Sunday, February 22, 2009

Personal Knowledge Management Plan

How are "Personal Knowledge Management" and "Personal Learning Environment" related?
A while ago I created a diagram representing what I consider to be my Personal Learning Environment (PLE). It essentially consisted of a visual representation (a map) of all the tools I use to keep track of information resources (notes, books, electronic resources, social networks, work documents, etc...) that are essential to my work/learning. The diagram also attempted to show how all these tools were connected and allowed the identification of some key inefficiencies related to the lack of synchronization and duplication of tools/methods at the office (fixed infrastructure) and at home (a more mobile set of tools). The initial impetus for creating this PLE map had been the frustration I was encountering with my mix of paper/electronic tools.
Initial Personal Knowledge Management Plan
Today I created a Personal Knowledge Management Plan. To make it relatively simple as a first attempt, I am limiting myself to short term needs and developing a plan for March 2009. I am also using the framework defined by Kirby Wright in his "Personal Knowledge Management Planning Guide." The guide offers two possible formats for a personal knowledge management plan, a graphical format and a table format. My initial attempt, below, is an adaptation of the graphical format.

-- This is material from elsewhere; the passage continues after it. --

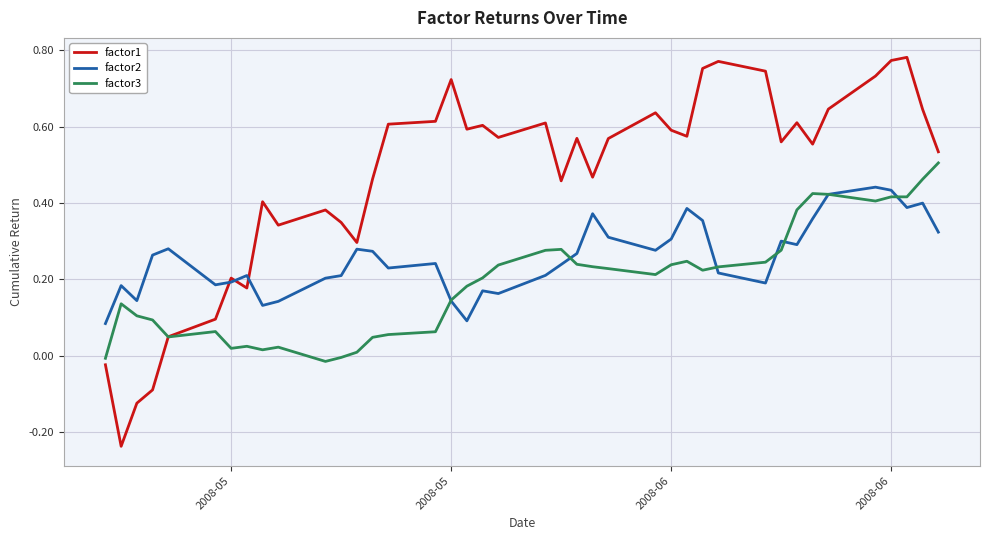

How many factor2 values are between 0 and 1?

40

I must admit that I am having some difficulty differentiating the Learning Dimension and the Analytical Dimension of Kirby Wright's framework. Click on the image to view the details.

Ideally, I would review the plan on a monthly basis and adjust it as needed. I probably need to be more specific about the KM/learning goals embedded in this map but as a first monthly map, it will serve its purpose.
Getting back to the initial question of how the PKM plan and the PLE are related, the PKM plan answers a "what" question (what do I want to focus my learning on?) and the PLE is more focused on the "how", and "where" questions and on information/content management issues. I suspect my thinking about this will evolve over time. It doesn't feel very mature at this point. Let's call it emergent thinking.